Wednesday, March 5, 2003

    Hell is a state of mind . . . and every state of mind, left to itself, every shutting up of the creature within the dungeon of its own mind -- is, in the end, Hell. But Heaven is not a state of mind. Heaven is reality itself. All that is fully real is Heavenly. For all that can be shaken will be shaken and only the unshakeable remains. Milton was right. The choice of every soul can be expressed in the words "better to reign in Hell than serve in heaven." There is always something they insist on keeping, even at the price of misery.

    There are only two kinds of people in the end: those who say to God "thy will be done," and those to whom God says, in the end, "thy will be done." All those that are in Hell, choose it.
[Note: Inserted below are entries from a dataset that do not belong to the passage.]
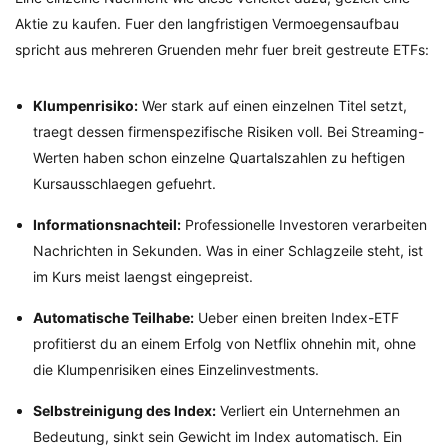
Aktie zu kaufen. Fuer den langfristigen Vermoegensaufbau
spricht aus mehreren Gruenden mehr fuer breit gestreute ETFs:
Klumpenrisiko:
Wer stark auf einen einzelnen Titel setzt,
traegt dessen firmenspezifische Risiken voll. Bei Streaming-
Werten haben schon einzelne Quartalszahlen zu heftigen
Kursausschlaegen gefuehrt.
Informationsnachteil:
Professionelle Investoren verarbeiten
Nachrichten in Sekunden. Was in einer Schlagzeile steht, ist
im Kurs meist laengst eingepreist.
Automatische Teilhabe:
Ueber einen breiten Index-ETF
profitierst du an einem Erfolg von Netflix ohnehin mit, ohne
die Klumpenrisiken eines Einzelinvestments.
Selbstreinigung des Index:
Verliert ein Unternehmen an
Bedeutung, sinkt sein Gewicht im Index automatisch. Ein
Without that self-choice there could be no hell. No soul that seriosly and constantly desires joy will ever miss it. Those who seek, find. To those who knock it is opened.

    C. S. Lewis, The Great Divorce.


There are many books by C.S. Lewis that I can recommend, but a particularly good one for the Lenten season is The Great Divorce, a fantasy narrative in which sinners are offered a bus ride from Hell to Heaven and offered a chance at the latter -- if, but for a moment, they can relenquish their ego and set their love upon something higher than themselves.

It's a penetrating psychological study of the many ways in which our preoccupation with our thoughts and desires leads us to forego a relationship with the divine, one of the most hard-hitting books I've ever read. I would count it as one of my personal favorites by Lewis, second only to The Screwtape Letters.